–OSIS - страница 3



Он готов был сдаться, прыгнуть в лапы короткоруких вчерашних друзей, смотревших на него с омерзением. Их блестящие языки и липкие от слизанного с него достоинства губы разбудили в нём плохо понятное колючее чувство, давно заснувшее в корнях волос. Оно лениво переползло на сморщенное в гримасе отчаяния лицо: забралось в уголки рта и упрямо потянуло их вверх, обнажив желтоватые зубы. От носа спустились скруглившиеся ямки, в которых не было видно ни недовольства, ни ненависти, ни гнездящийся в межбровной складке зависти.

В конце концов, и гордость, и смирение, соседствуют в морщинистом лице, стоящем у последней путевой развилки.

Мальчик не потерял улыбки – повторно обвёл дату в дневнике, позволяя гильотине лизнуть взмокшую шею.

Писатель

Шёл по городу, присел на сырую лавочку и с важным видом черкнул на смятой бумажке пару строк.

Буквы смотрели друг на друга свысока. Каждая норовила вытеснить соседку из обрамления тусклых клеток – они ютились в объятиях печати, загораживая солнце едва складывающимся словам.

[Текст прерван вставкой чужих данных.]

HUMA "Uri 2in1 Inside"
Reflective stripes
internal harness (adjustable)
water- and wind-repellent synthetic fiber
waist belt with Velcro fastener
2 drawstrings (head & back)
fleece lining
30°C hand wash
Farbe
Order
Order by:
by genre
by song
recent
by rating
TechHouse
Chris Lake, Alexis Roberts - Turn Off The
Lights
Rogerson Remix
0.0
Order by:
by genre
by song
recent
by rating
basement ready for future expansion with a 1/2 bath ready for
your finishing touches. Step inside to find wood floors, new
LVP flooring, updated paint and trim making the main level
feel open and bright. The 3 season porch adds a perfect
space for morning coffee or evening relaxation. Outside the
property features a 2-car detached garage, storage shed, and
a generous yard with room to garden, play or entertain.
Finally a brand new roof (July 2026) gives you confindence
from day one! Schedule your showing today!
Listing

Если бы под рукой у человека оказался телефон с затерявшимся в потёмках компьютерной памяти обрывком незаконченной повести, ситуация приобрела бы совсем иные оттенки.

В письме на бумаге было сокрыто совершенно другое искусство, писательством его назвать не поворачивался язык. Когда в руке оказывался тетрадный лист с потрёпанными краями, свежий блокнот, пахнущий издательской печатью, или случайно попавший в карман чек из ближайшего продуктового, перед «человеком в глупой шляпе» – как он сам себя называл – вставали тяготящие обязательства. Ему непременно казалось, что текст должен выглядеть выпущенным из-под пера мастера золотого века: буквам стоило класть круглые, квадратные и витиеватые головы на плечи своих соседей, запятым полагалось ставиться без промаха.

С телефоном не возникало никаких сложностей: пальцы молотили по блохоподобным кнопочкам, предложения и смыслы разделялись движениями внутреннего голоса. Никакого конфликта – только взаимопонимания разума цифрового и сердечного, родственника Райских садов и пепла Преисподней.

Ценнейший алмаз не нуждался в опиливании. Бриллиантовую огранку он оставлял балующимся своими писульками и ничего не смыслящим в языке подражателям.

Тяготить себя, плавая в глубоководье писательского ремесла, было никак нельзя; такие опыты над душевным устройством могли вылиться в ещё большее наваждение и породить на свет низкосортную литературу и дешёвые бульварные романы. Человек в глупой шляпе был создан для великого: он мнил себя не менее чем творцом истории, лицом молодой литературы – лицу было немногим за тридцать три.

Перед ним открывалось множество возможностей: на свете было столько всего, что можно описать! «Красивые облака на голубом небе, падающий снег и разноцветный закат», – Творец восхищался втягивающим его в свою глубину потоком, делясь едва сдерживаемым восхищением с бумагой. Ему хотелось отложить ручку и кричать прохожим просьбы осмотреться и преумножить его восторг горящими глазами, встречающими переменчивый нрав природы. Он взмахивал руками, захлёбываясь эмоциями, но оставался не замеченным мелькающей мимо толпой.

Творец едва заметно похрюкивал, стоило светлой голове впустить в себя новую нить вдохновения. В такие моменты человеку казалось, что извилины его целиком состоят из строк будущих романов. И од, конечно же, од Великому. Паутинка чувств, оплетшая его тонкую натуру, начинала цеплять на себя всё новые бусины капель росы.